**What you need to do:** The output is a word-for-word repeat of the listing below, free of images.

**Recorded information:**
###

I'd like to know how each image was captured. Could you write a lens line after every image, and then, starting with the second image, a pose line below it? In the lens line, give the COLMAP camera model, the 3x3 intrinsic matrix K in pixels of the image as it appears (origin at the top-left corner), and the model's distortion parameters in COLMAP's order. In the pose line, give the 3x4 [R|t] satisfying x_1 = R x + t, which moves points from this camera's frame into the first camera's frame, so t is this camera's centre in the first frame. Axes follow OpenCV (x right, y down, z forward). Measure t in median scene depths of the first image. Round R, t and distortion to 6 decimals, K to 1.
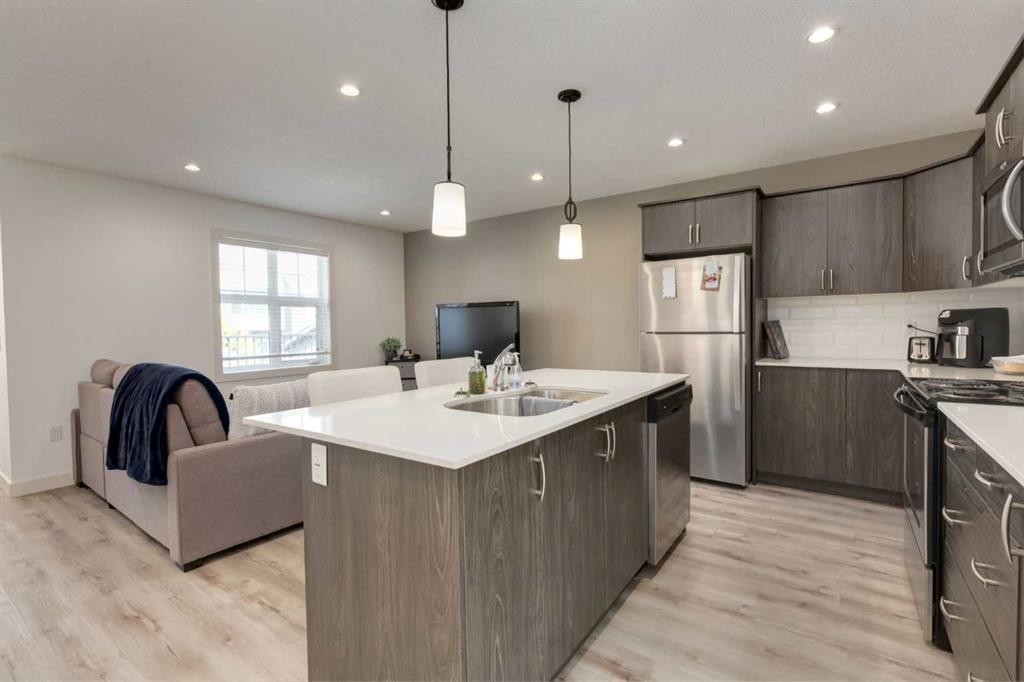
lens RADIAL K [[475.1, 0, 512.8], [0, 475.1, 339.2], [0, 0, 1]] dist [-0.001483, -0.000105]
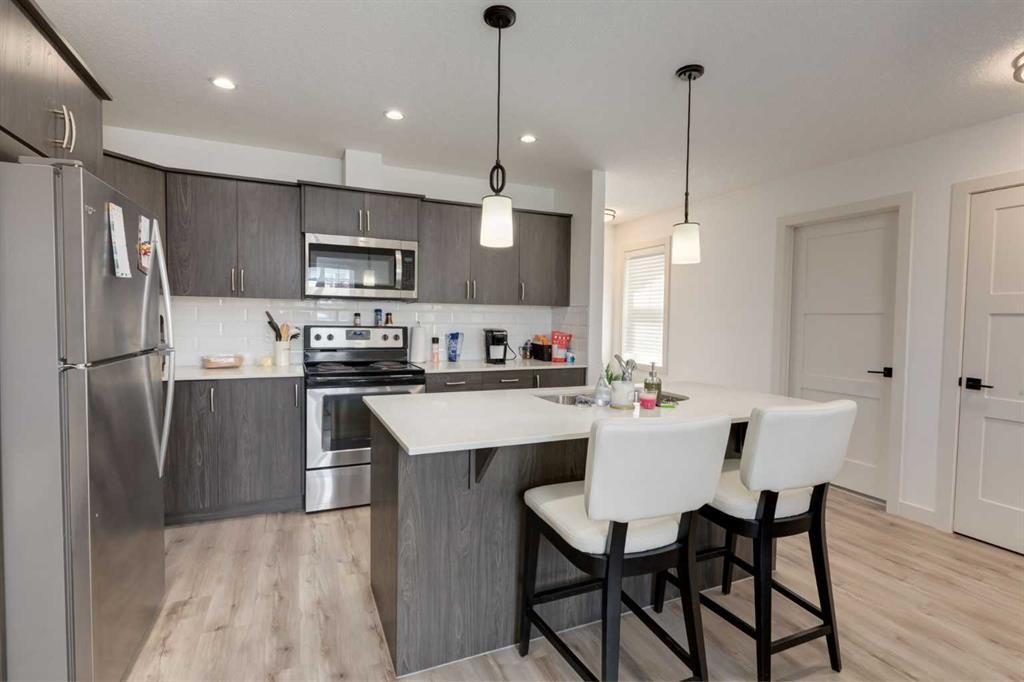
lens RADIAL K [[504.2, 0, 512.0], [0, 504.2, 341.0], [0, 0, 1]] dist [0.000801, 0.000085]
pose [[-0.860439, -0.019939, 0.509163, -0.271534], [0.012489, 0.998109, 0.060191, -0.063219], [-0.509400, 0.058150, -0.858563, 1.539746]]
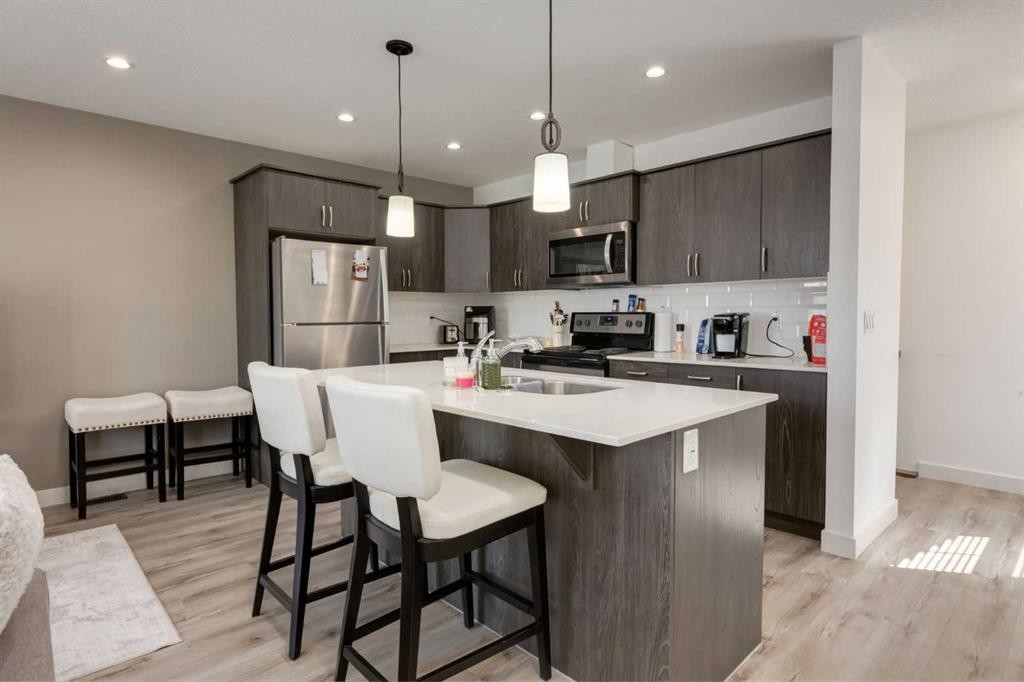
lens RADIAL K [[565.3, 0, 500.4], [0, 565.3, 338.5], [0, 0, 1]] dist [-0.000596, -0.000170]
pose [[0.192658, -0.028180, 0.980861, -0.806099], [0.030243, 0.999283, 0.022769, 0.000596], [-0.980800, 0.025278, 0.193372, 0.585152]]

###

**Solution to this exercise:**
I'd like to know how each image was captured. Could you write a lens line after every image, and then, starting with the second image, a pose line below it? In the lens line, give the COLMAP camera model, the 3x3 intrinsic matrix K in pixels of the image as it appears (origin at the top-left corner), and the model's distortion parameters in COLMAP's order. In the pose line, give the 3x4 [R|t] satisfying x_1 = R x + t, which moves points from this camera's frame into the first camera's frame, so t is this camera's centre in the first frame. Axes follow OpenCV (x right, y down, z forward). Measure t in median scene depths of the first image. Round R, t and distortion to 6 decimals, K to 1.
lens RADIAL K [[475.1, 0, 512.8], [0, 475.1, 339.2], [0, 0, 1]] dist [-0.001483, -0.000105]
lens RADIAL K [[504.2, 0, 512.0], [0, 504.2, 341.0], [0, 0, 1]] dist [0.000801, 0.000085]
pose [[-0.860439, -0.019939, 0.509163, -0.271534], [0.012489, 0.998109, 0.060191, -0.063219], [-0.509400, 0.058150, -0.858563, 1.539746]]
lens RADIAL K [[565.3, 0, 500.4], [0, 565.3, 338.5], [0, 0, 1]] dist [-0.000596, -0.000170]
pose [[0.192658, -0.028180, 0.980861, -0.806099], [0.030243, 0.999283, 0.022769, 0.000596], [-0.980800, 0.025278, 0.193372, 0.585152]]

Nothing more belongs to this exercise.